From the entries that follow, gather each line holding the word "watch".

─── EXERCISE MATERIAL

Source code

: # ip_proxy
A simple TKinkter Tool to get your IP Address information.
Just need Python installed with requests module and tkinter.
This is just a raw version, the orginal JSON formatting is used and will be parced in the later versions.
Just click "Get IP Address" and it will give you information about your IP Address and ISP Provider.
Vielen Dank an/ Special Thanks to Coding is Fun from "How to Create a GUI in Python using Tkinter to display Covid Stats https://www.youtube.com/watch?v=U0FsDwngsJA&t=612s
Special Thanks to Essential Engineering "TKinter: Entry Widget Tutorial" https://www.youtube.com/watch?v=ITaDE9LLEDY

──────

_SOLUTION TO THE PROBLEM_
Vielen Dank an/ Special Thanks to Coding is Fun from "How to Create a GUI in Python using Tkinter to display Covid Stats https://www.youtube.com/watch?v=U0FsDwngsJA&t=612s
Special Thanks to Essential Engineering "TKinter: Entry Widget Tutorial" https://www.youtube.com/watch?v=ITaDE9LLEDY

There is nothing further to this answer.